No per se exception to the warrant requirement for a blood draw—what is required before a blood draw is allowed? Under the U.S. Constitution, people have the right to be free from unreasonable searches and seizures by the government. This essential right means that under normal circumstances, the police may not conduct a search without first obtaining a warrant. However, throughout the years, the U.S. Supreme Court has created numerous exceptions to this warrant requirement. One well-known exception that is often used to justify searches is known as the “exigent circumstances” exception, which creates a per se exception. Exigent circumstances are considered “emergency situations or conditions which the law recognizes as excusing compliance with some procedural requirement, or recognition of another’s property or other interests.” (See Black’s Law Diction on Exigent Circumstances).

In DUI cases, many government officials have attempted to argue that a blood test should be considered an “exigent circumstance” that does not require a warrant since alcohol levels in the blood begin to dissipate within hours. The argument goes that if an officer is forced to get a warrant every time they want to do a blood test for a DUI case, by the time the officer is able to obtain the warrant, the alcohol levels in the blood will have dissipated at such a rapid rate that the blood test will not be an accurate representation of what the person’s BAC was at the time they were stopped by the police. Throughout the country, there was a split between many states as to whether or not this constituted a valid exception to the warrant requirement.

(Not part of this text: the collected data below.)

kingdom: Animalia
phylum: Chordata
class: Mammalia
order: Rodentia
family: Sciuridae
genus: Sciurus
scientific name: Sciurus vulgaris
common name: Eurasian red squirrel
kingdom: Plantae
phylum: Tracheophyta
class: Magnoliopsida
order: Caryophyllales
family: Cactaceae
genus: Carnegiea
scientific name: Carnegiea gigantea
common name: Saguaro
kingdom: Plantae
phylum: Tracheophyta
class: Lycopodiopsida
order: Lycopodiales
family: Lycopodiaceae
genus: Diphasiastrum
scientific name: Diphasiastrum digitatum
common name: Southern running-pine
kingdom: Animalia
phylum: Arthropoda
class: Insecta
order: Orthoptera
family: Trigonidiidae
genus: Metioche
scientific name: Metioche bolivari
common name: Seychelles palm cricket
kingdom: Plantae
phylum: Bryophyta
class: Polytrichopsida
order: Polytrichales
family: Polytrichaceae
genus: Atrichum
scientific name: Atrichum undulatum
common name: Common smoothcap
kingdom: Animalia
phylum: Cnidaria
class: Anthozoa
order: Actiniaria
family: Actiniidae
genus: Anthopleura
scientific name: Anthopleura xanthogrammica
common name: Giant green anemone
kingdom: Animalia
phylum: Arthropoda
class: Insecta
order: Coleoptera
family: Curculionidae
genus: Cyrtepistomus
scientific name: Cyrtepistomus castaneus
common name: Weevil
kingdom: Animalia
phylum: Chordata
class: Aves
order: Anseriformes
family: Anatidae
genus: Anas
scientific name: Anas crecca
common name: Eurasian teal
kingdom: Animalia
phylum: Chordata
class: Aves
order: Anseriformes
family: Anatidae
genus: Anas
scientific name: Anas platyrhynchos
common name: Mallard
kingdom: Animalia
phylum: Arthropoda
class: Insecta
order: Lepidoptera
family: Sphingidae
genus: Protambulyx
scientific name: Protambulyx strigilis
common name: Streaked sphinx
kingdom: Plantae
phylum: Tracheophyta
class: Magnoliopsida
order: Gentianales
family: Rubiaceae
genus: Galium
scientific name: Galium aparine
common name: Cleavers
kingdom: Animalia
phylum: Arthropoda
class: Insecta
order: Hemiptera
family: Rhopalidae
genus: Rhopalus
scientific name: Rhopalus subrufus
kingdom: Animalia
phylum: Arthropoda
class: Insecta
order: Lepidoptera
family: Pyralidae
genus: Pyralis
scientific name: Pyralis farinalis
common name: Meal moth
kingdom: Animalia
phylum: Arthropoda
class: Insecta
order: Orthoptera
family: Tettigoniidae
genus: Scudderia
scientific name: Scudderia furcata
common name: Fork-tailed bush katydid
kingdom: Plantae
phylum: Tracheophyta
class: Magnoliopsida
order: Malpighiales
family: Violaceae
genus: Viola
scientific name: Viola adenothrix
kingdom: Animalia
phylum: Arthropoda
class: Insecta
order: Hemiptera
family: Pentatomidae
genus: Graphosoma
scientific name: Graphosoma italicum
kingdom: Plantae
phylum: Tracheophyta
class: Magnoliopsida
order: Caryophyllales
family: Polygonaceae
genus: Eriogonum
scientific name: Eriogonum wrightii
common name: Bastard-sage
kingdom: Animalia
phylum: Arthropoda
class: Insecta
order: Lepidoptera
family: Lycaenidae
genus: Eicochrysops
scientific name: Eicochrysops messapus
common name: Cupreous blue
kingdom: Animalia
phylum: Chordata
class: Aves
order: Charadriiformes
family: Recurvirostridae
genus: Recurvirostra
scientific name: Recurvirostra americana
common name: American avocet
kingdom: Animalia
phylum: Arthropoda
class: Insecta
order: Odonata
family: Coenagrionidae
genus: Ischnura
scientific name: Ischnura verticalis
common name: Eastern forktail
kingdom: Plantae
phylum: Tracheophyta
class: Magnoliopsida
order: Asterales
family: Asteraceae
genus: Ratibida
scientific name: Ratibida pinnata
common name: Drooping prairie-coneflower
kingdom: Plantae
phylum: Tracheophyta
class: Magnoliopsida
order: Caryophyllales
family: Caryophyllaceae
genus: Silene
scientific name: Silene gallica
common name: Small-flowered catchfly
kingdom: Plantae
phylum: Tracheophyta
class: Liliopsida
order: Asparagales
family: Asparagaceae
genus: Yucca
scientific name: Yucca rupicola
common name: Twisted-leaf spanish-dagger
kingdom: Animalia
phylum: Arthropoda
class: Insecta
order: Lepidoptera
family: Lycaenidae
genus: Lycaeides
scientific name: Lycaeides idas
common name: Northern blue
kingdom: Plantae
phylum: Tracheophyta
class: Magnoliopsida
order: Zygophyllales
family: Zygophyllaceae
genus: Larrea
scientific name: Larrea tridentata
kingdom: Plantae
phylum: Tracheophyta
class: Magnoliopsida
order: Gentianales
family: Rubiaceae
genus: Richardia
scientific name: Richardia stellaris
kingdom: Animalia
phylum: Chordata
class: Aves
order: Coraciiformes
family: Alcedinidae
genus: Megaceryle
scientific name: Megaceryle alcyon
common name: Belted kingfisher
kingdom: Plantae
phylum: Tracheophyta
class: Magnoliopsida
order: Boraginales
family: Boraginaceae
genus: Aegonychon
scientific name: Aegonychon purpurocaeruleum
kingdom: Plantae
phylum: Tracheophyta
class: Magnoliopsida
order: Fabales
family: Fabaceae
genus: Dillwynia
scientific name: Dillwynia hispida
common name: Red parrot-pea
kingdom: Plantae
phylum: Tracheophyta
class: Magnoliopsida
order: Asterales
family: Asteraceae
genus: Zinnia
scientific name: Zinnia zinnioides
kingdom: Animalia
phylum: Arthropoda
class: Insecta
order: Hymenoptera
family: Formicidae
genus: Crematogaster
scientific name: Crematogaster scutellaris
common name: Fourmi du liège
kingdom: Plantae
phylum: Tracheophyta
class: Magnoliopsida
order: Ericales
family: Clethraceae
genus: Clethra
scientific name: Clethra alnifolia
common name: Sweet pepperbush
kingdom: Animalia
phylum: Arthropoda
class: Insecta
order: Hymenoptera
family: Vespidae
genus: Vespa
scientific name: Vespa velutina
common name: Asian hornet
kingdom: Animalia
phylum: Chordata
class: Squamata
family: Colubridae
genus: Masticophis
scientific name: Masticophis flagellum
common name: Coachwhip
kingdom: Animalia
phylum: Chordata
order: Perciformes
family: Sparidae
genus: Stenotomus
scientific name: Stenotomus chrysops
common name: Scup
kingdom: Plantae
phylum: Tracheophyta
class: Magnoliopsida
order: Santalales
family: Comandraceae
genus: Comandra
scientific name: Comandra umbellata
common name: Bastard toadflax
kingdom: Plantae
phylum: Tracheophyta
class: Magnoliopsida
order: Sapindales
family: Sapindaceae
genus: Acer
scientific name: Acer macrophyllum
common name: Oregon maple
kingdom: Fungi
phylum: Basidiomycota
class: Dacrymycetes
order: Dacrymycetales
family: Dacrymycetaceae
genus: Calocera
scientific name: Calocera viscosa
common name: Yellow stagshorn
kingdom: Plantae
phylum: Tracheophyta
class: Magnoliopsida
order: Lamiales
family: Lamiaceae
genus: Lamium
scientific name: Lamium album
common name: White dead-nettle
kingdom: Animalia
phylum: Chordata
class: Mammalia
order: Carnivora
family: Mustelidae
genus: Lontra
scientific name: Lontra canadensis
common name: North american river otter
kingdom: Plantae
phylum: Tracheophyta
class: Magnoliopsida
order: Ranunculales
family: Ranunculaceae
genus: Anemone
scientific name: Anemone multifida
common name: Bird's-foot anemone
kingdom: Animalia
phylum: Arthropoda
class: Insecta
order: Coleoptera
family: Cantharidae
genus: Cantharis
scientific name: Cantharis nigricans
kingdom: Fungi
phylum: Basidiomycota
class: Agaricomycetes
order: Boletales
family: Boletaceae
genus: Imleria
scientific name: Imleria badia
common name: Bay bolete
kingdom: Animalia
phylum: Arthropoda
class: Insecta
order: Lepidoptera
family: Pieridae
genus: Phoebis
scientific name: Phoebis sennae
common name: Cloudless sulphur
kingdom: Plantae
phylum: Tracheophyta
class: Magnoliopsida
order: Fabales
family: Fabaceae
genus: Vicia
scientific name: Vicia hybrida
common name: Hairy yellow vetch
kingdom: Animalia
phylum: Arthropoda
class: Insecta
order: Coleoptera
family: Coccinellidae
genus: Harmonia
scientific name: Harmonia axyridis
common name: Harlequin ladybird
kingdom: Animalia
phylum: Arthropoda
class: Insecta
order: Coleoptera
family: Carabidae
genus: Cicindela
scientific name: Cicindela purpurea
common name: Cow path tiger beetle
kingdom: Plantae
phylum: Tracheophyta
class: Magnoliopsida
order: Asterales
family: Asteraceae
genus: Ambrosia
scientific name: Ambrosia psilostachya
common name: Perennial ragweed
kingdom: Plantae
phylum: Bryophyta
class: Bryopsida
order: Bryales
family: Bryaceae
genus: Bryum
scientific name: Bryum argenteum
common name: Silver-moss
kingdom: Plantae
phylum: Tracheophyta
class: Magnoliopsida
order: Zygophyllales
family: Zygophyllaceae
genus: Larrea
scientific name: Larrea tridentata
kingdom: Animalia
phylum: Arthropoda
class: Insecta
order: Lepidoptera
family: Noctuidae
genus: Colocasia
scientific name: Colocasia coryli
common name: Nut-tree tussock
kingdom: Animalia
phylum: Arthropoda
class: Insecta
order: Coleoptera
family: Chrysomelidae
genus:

In the case of Missouri v. McNeely, the U.S. Supreme Court resolved this split by holding that the possible dissipation of alcohol levels in a defendant’s blood did not rise to the level of exigent circumstances sufficient to create a new per se exception to the warrant requirement. The Court held that while in some instances an exigent circumstance may exist sufficient to justify a warrantless blood draw, each case had to be decided on a case by case basis and therefore a per se rule allowing for a warrantless blood draw in all DUI cases was unreasonable.